A indicação “fato escuro” é, certamente, um dos códigos de vestuário masculino com maior frequência aconselhado, quer no dia-a-dia profissional quer em eventos, tanto diurnos como nocturnos. Consiste no uso de um fato que, tal como o nome indica, deve ser escuro (em tons de azul, cinza ou mesmo preto), fato este liso ou com padrão muitíssimo discreto, acompanhado de camisa clara, de preferência também lisa (se em contexto ou evento formal, aconselha-se a intemporal camisa branca) e com gravata de boa qualidade. Monótono, dirão alguns. Discordo, porque a utilização de acessórios de bom gosto e qualidade (relógio, botões de punho, cinto, sapatos clássicos, preferencialmente de atacadores) poderão fazer toda a diferença face ao traje do dia-a-dia.
Pois bem, voltemos ao dito evento. Se muitos dos cavalheiros presentes cumpriram com dignidade o “dress code” indicado, outros apresentaram-se de “smoking” e outros tantos de fato e camisa sem gravata… Por sorte, que eu tenha reparado, de calças de ganga, nenhum…

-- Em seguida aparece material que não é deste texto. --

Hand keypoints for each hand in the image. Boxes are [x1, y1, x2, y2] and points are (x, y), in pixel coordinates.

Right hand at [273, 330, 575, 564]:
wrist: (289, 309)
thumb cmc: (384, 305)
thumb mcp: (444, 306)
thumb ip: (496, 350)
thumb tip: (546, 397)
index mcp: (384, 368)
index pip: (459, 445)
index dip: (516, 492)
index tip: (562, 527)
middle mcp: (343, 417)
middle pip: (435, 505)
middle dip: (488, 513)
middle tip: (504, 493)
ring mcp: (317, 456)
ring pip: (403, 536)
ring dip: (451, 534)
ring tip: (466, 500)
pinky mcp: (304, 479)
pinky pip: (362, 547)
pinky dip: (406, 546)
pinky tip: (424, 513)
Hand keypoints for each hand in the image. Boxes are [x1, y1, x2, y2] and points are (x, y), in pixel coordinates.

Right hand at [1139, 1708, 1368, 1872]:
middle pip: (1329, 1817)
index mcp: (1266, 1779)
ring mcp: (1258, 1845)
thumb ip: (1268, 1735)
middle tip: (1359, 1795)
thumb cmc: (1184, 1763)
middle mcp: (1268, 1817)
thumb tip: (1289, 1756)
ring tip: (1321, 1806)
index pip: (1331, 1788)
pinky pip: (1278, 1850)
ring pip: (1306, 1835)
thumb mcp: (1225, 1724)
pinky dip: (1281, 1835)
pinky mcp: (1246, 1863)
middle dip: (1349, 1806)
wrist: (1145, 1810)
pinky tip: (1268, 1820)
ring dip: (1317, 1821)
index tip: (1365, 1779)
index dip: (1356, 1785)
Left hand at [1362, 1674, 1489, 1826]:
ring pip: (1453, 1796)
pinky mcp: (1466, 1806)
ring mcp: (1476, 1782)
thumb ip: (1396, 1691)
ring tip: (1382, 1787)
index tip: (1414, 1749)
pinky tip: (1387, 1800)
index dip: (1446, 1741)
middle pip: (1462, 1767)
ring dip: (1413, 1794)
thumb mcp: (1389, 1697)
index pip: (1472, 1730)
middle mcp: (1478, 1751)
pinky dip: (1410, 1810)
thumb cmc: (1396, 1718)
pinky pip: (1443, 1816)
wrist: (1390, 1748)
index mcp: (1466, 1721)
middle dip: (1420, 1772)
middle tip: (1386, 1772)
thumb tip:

Acresce que, em protocolo, habitualmente só se dá indicação do traje masculino, pelo que cabe às senhoras interpretar a respectiva equivalência. Ditam, também, as regras, que com um cavalheiro de fato escuro a senhora se apresenta de “vestido curto” (apesar de, em certas situações de eventos nocturnos de maior formalidade, se assistir ao uso de vestido longo). Pela designação “vestido curto” entenda-se um vestido de alguma “toilette” ou um fato de saia e casaco, sendo permitidos tecidos mais nobres e vistosos do que no dia-a-dia e, principalmente, acessórios mais sofisticados. Como penso que é unânime, as senhoras têm maior liberdade nas opções de escolha, factor que sendo positivo, também pode levar a que facilmente se caia no campo da falta de gosto e de sentido de oportunidade.
Claro que, desnecessário será dizer, um grande número de senhoras se apresentou de vestido longo e com modelos ultra-sofisticados, a meu ver totalmente desadequados à situação.
Note-se que o traje “fato escuro” não está reservado apenas a eventos, sendo o adequado a situações com menor ou maior grau de formalidade no quotidiano de muitos profissionais.